We celebrate the King who was born poor, who was a refugee at a young age, who later knew all kinds of human suffering, injustice and rejection. If anything is true about our faith, it must be that Christmas is for orphans, that it's not just a holiday of luxury for the financially and socially secure.

Our King came to seek and save the lost. He came to bind up the brokenhearted. He came to proclaim freedom to captives. His Kingdom is a like a small rock that grows until it becomes a mountain that fills the whole earth. I don't know what that means for children waiting in Russia, Liberia, Haiti and Michigan. I don't know what it means for all the orphans in the world who seem to have no hope and no one to advocate for them. This is beyond my understanding. Wholehearted Christmas joy and worship need not mean complacency towards orphans.
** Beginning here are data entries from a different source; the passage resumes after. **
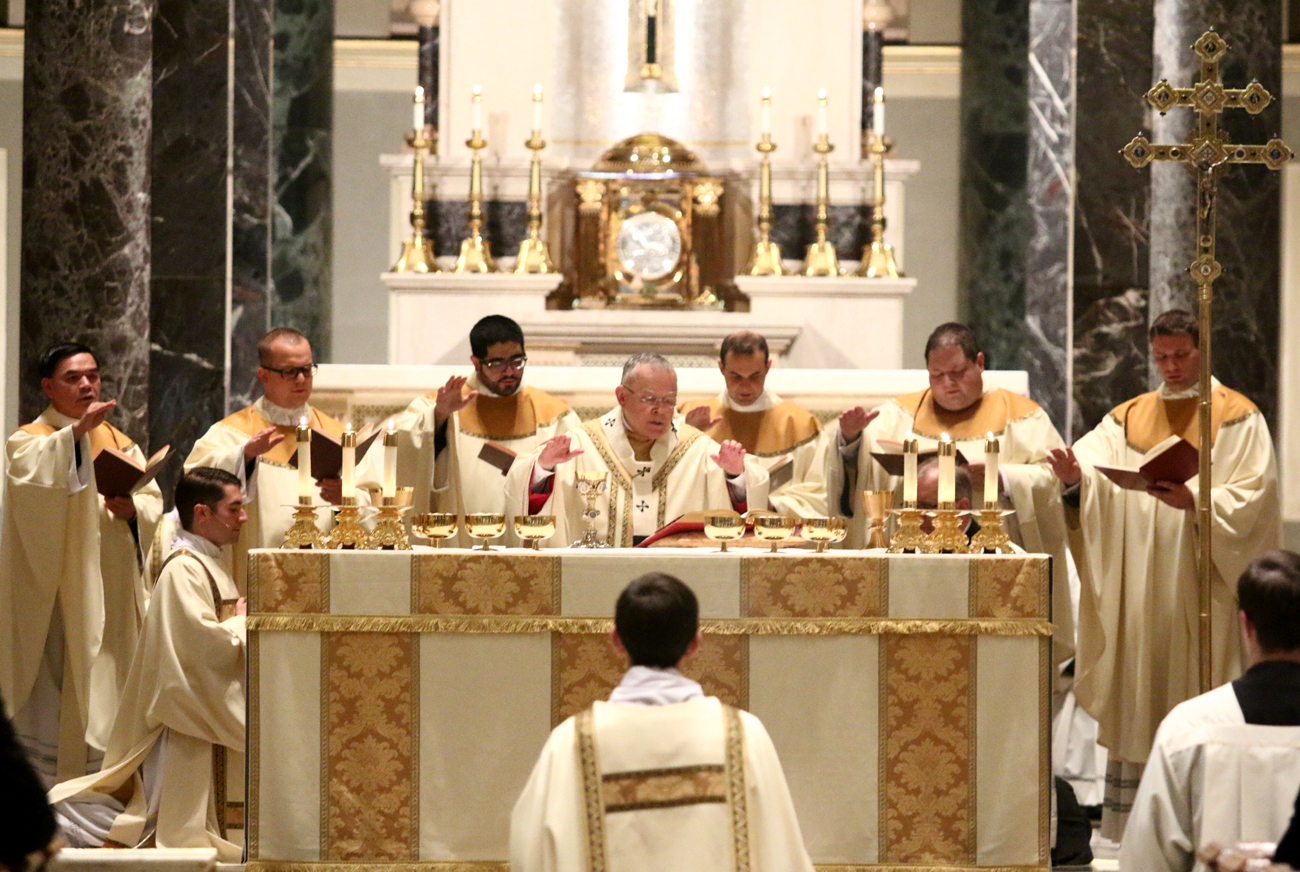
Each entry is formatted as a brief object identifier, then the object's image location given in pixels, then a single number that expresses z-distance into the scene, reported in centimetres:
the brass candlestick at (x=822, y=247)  1930
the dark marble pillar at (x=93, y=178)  1648
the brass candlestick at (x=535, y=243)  1925
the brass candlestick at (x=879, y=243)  1925
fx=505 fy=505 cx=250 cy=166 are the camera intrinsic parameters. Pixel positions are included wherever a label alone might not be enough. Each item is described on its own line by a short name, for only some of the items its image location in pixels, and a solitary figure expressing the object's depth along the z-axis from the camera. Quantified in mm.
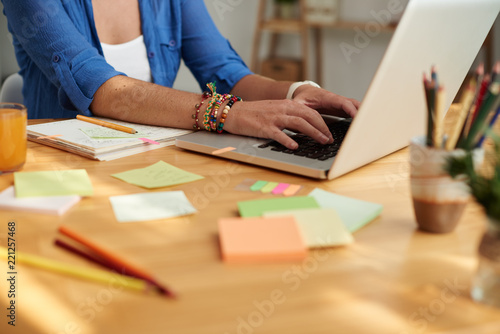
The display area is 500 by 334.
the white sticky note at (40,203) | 671
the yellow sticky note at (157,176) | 784
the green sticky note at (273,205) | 661
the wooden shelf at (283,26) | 3881
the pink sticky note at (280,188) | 756
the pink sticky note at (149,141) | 971
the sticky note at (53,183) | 716
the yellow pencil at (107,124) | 1018
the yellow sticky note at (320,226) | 589
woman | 1010
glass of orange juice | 800
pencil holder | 585
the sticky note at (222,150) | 906
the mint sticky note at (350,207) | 654
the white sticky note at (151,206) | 667
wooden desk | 454
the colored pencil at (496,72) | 551
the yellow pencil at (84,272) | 502
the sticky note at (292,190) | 752
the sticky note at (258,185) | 774
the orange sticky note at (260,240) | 554
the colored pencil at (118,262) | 500
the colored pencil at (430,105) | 581
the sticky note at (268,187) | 761
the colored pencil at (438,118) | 555
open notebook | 913
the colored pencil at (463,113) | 564
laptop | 689
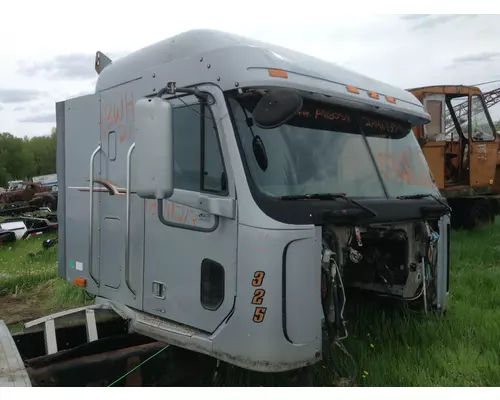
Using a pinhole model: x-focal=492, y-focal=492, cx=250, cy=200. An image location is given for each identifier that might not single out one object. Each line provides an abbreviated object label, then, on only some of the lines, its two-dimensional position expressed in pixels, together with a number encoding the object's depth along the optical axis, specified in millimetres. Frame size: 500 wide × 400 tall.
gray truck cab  3016
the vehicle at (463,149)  9859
I grieve for these children and yet rejoice that they are, somehow, in the hands of the King who came. Oh, the joy of worshiping such a King!

We may choose to be counter-cultural in our celebration of Christmas. We may choose to be sacrificial. But we need not be half-hearted or detached.

Hail the heaven born Prince of Peace! Hail the Son of Righteousness! Life and light to all He brings – risen with healing in His wings. Hark, the herald angels sing. Glory to the newborn King!